Any notice of pendency of action shall be void and invalid as to any adverse party or owner of record unless the above requirements are met for that party or owner and a proof of service in the form and content specified in § 1013a has been recorded with the notice of pendency of action.
Undertaking
Generally, at any time after a notice of pendency of action has been recorded, the court may, upon motion by any person with an interest in the property, require the claimant to give the moving party an undertaking as a condition of maintaining the notice in the record title.
However, a person who is not a party to the action shall obtain leave to intervene from the court at or before the time the person moves to require an undertaking.
The court may permit evidence to be received in the form of oral testimony and may make any orders it deems just to provide for discovery by any affected party.
An undertaking required pursuant to this section shall be of such nature and in such amount as the court may determine to be just. In its order requiring an undertaking, the court shall set a return date for the claimant to show compliance and if the claimant fails to show compliance on the return date, the court shall order the notice of pendency of action expunged without further notice or hearing.
Expunging a Notice of Pendency of Action
At any time after notice of pendency of action has been recorded, any party, or any nonparty with an interest in the real property, may apply to the court to expunge the notice.

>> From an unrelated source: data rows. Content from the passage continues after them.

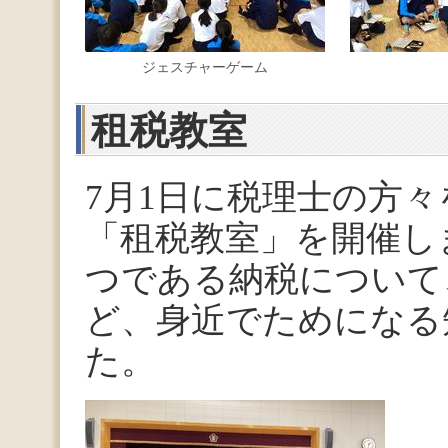
ジェスチャーゲーム
租税教室
7月1日に税理士の方
「租税教室」を開催し
つである納税について
ど、身近でためになる
た。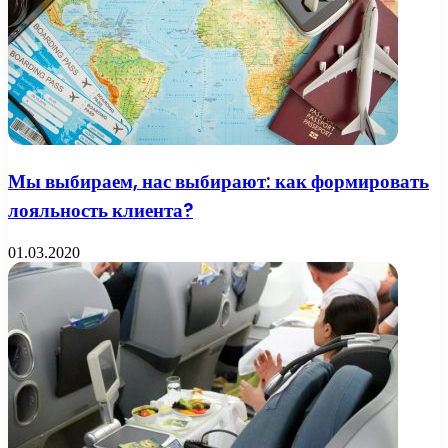
Мы выбираем, нас выбирают: как формировать
лояльность клиента?
01.03.2020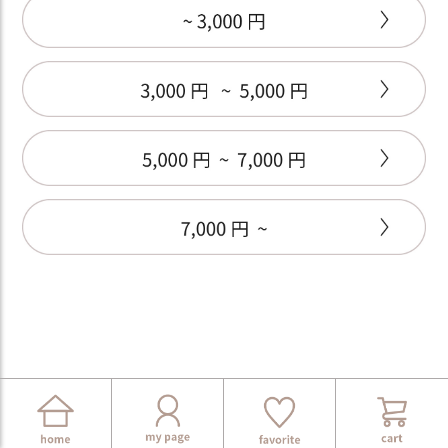
CONTENTS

However, a person who is not a party to the action shall obtain leave to intervene from the court at or before the time the party brings the motion to expunge the notice.

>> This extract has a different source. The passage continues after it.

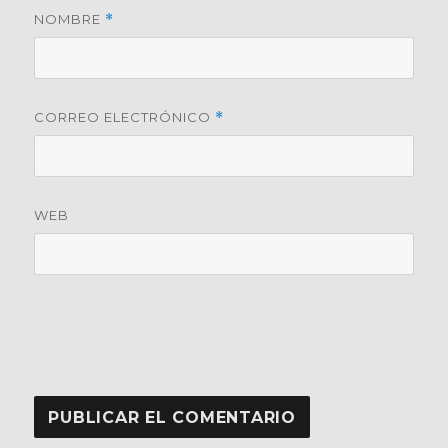
NOMBRE
*
CORREO ELECTRÓNICO
*
WEB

Evidence or declarations may be filed with the motion to expunge the notice. The court may permit evidence to be received in the form of oral testimony, and may make any orders it deems just to provide for discovery by any party affected by a motion to expunge the notice. The claimant shall have the burden of proof under §§ 405.31 and 405.32.
The court must order the notice expunged if the court finds that the pleading on which the notice is based does not contain a real property claim, or the claimant has not established the probable validity of the real property claim (e.g. it is more likely than not that the claimant will obtain a judgment against the defendant).

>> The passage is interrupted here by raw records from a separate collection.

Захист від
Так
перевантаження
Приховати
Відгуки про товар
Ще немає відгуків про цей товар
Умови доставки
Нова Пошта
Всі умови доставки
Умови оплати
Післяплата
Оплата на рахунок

The court may not order an undertaking to be given as a condition of expunging the notice where the court finds the pleading does not contain a real property claim, or finds that the claimant has not established the probable validity of the claim.
In expungement proceedings, the court shall order that the notice be expunged if the court finds that the real property claim has probable validity, but adequate relief can be secured to the claimant by the giving of an undertaking.
The expungement order must be conditioned on the giving of the undertaking of a nature and in an amount as will indemnify the claimant for all damages proximately resulting from the expungement that the claimant may incur if the claimant prevails on the real property claim.
In an expungement proceeding, the court shall direct that the party prevailing on any motion under this chapter be awarded the reasonable attorney's fees and costs of making or opposing the motion unless the court finds that the other party acted with substantial justification or that other circumstances make the imposition of attorney's fees and costs unjust.
Withdrawing the Notice of Pendency of Action
At any time after notice of pendency of an action has been recorded, the notice may be withdrawn by recording, in the office of the Recorder in which the notice of pendency was recorded, a notice of withdrawal executed by the party who recorded the notice or by the party’s successor in interest. This notice of withdrawal must be acknowledged.